The president of the American College of Emergency Physicians, Michael Gerardi, was recently interviewed about his plans for the organization. One of his key initiatives will be to stop the practice of housing psychiatric patients in the ER. According to Dr. Gerardi:
It is inhumane that a lot of patients, especially adolescent patients, sometimes live in an emergency department for days. We have stories of patients in the emergency department waiting for a bed, a patient bed, for over a week.
That’s got to stop.
In fact, there are models out there now where you can take a person in a mental health crisis to a separate screening and treatment center, not an emergency department, and you have the same outcomes with safety and more humane treatment. In fact, their length of stay are dramatically shorter in these — it’s called the Alameda model — outpatient centers.
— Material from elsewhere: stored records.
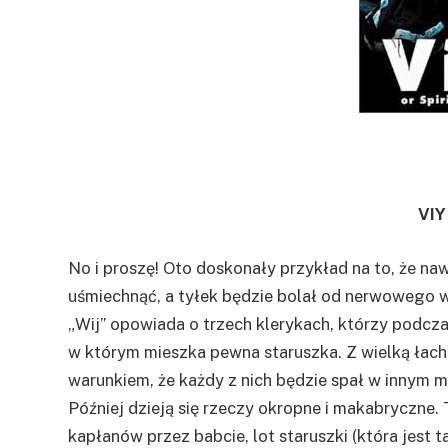
VIY
No i proszę! Oto doskonały przykład na to, że na
uśmiechnąć, a tyłek będzie bolał od nerwowego wi
„Wij” opowiada o trzech klerykach, którzy podcza
w którym mieszka pewna staruszka. Z wielką łach
warunkiem, że każdy z nich będzie spał w innym m
Później dzieją się rzeczy okropne i makabryczne.
kapłanów przez babcie, lot staruszki (która jest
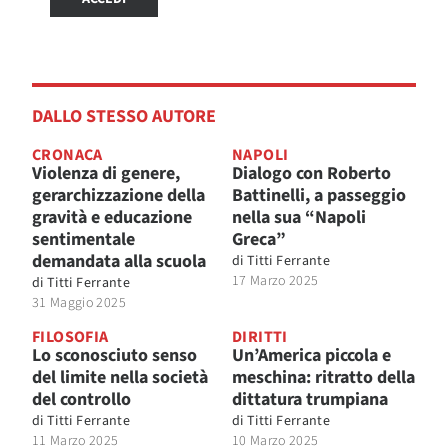
DALLO STESSO AUTORE
CRONACA
NAPOLI
Violenza di genere,
Dialogo con Roberto
gerarchizzazione della
Battinelli, a passeggio
gravità e educazione
nella sua “Napoli
sentimentale
Greca”
demandata alla scuola
di
Titti Ferrante
17 Marzo 2025
di
Titti Ferrante
31 Maggio 2025
FILOSOFIA
DIRITTI
Lo sconosciuto senso
Un’America piccola e
del limite nella società
meschina: ritratto della
del controllo
dittatura trumpiana
di
Titti Ferrante
di
Titti Ferrante
11 Marzo 2025
10 Marzo 2025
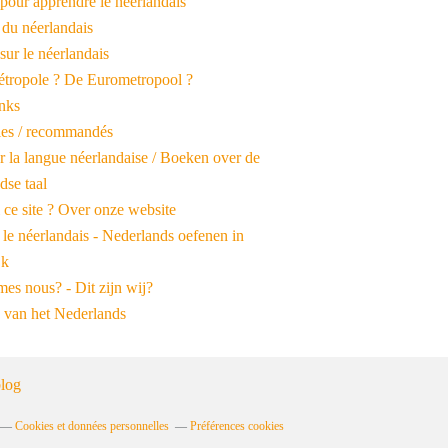
pour apprendre le néerlandais
 du néerlandais
 sur le néerlandais
tropole ? De Eurometropool ?
inks
iles / recommandés
r la langue néerlandaise / Boeken over de
dse taal
 ce site ? Over onze website
 le néerlandais - Nederlands oefenen in
jk
es nous? - Dit zijn wij?
 van het Nederlands
log
Cookies et données personnelles
Préférences cookies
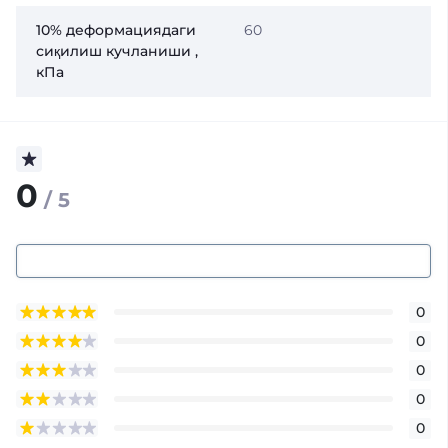
10% деформациядаги
60
сиқилиш кучланиши ,
кПа
0
/ 5
0
0
0
0
0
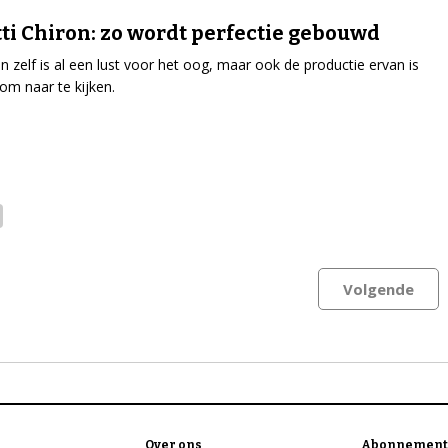
ti Chiron: zo wordt perfectie gebouwd
n zelf is al een lust voor het oog, maar ook de productie ervan is
 om naar te kijken.
Volgende
Over ons
Abonnement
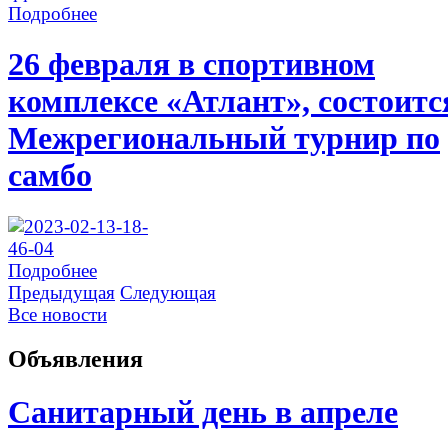
Подробнее
26 февраля в спортивном
комплексе «Атлант», состоитс
Межрегиональный турнир по
самбо
Подробнее
Предыдущая
Следующая
Все новости
Объявления
Санитарный день в апреле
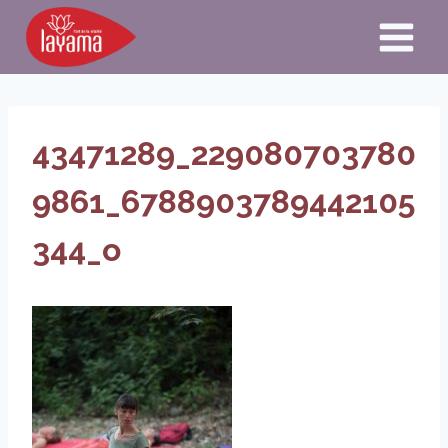
Aller
au
contenu
43471289_229080703780
9861_6788903789442105
344_o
How much of Dr. Gerardi’s objective is focused on what is best for psychiatric patients and how much is motiviated by helping ER docs and ER providers to get out of the (likely less profitable) business of treating mental illness.
Monica Oss of Open Minds makes an important point, that even if the status quo is suboptimal, banning psychiatric ER boarding may not be welfare improving if there are no alternatives available to patients with serious mental illness.
My concern is that psychiatric boarding will be “banned” without formal alternatives developed for these consumers. In an era of parity and expanded health care coverage, there should be funding for these alternatives. But monitoring whether the “ban” increases rates of homelessness and incarceration is critical to assuring we don’t repeat past policy mistakes.
An interesting topic that the Healthcare Economist will be monitoring.